**EXTRACTED DATA:**

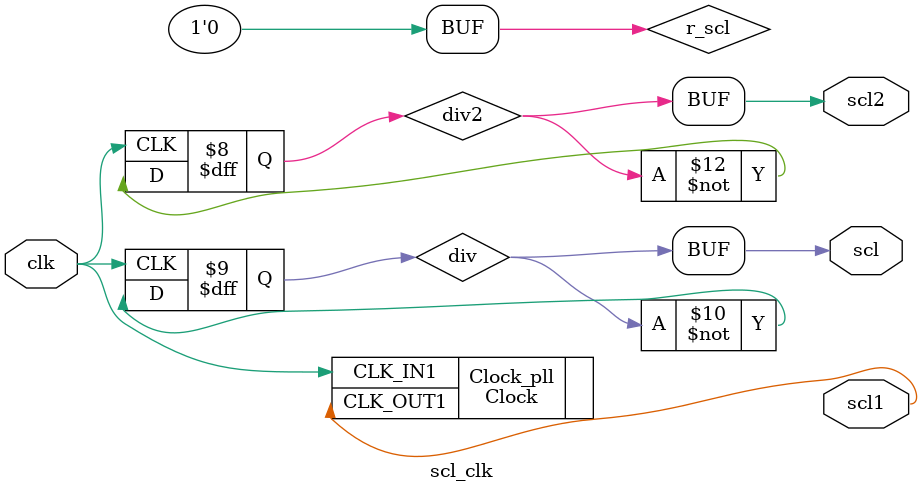
<source format=v>
`timescale 1ns / 1ps
module scl_clk(
	input clk,
	output scl,
	output scl1,
	output scl2
    );
	
	reg div = 1'b0;
	reg div2 = 1'b0;
	reg r_scl = 1'b0;

	Clock Clock_pll(.CLK_IN1(clk), .CLK_OUT1(scl1));
	
	always @(negedge clk) begin
	
			div <= div ^ 1'b1;
	end
	
	
	always @(posedge clk) begin
	
			div2 <= div2 ^ 1'b1;
			
	end
	
assign scl = div;
assign scl2 = div2;

endmodule

</source>
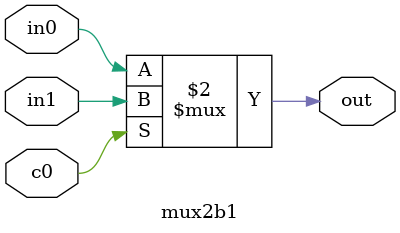
<source format=v>
module mux2b1(
	input  in0,
	input  in1,
	input  c0,
	output out
	);
	
	assign out = (!c0)? in0 : in1;

endmodule

</source>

**PROBLEM REQUIREMENTS:** Would you restate all of the data above word for word, omitting the pictures?

**SOLUTION TO THIS EXERCISE:**
<source format=v>
`timescale 1ns / 1ps
module scl_clk(
	input clk,
	output scl,
	output scl1,
	output scl2
    );
	
	reg div = 1'b0;
	reg div2 = 1'b0;
	reg r_scl = 1'b0;

	Clock Clock_pll(.CLK_IN1(clk), .CLK_OUT1(scl1));
	
	always @(negedge clk) begin
	
			div <= div ^ 1'b1;
	end
	
	
	always @(posedge clk) begin
	
			div2 <= div2 ^ 1'b1;
			
	end
	
assign scl = div;
assign scl2 = div2;

endmodule

</source>
<source format=v>
module mux2b1(
	input  in0,
	input  in1,
	input  c0,
	output out
	);
	
	assign out = (!c0)? in0 : in1;

endmodule

</source>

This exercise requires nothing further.